Brenno, 22, goalkeeper – Brazil

For years, goalkeeper was considered the only position where Brazil struggled to develop world-class players, though Alisson and Ederson have firmly disproved that notion and Brenno could be another to keep an eye on.

In the 2021 Brasileirao, Brenno is averaging the fourth-most amount of saves per 90 minutes (3.5) among those to have played at least four times, and is reportedly interesting Portuguese clubs. A solid showing in Japan might see a potential transfer sped up.

Amad Diallo, 19, winger – Ivory Coast

Manchester United fans will be eager to get a good look at Amad during the Olympics, given they only got glimpses of him in 2020-21 after joining from Atalanta.
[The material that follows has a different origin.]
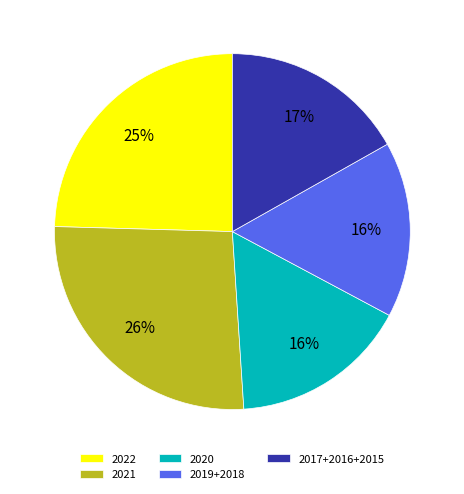

Does any single category account for the majority?

No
Amid those eight appearances, he certainly showed flashes of his exciting ability and silky footwork, but they will hope to see some performances of a little more substance.

As much as anything, it could be an opportunity for Amad to earn himself a loan move or prove to Ole Gunnar Solskjaer he's worth keeping around. Jadon Sancho's arrival will likely further impact his exposure to first-team football, but impressing in Japan might encourage his manager to use him as a regular back up to the England international, with Mason Greenwood moved into a central position.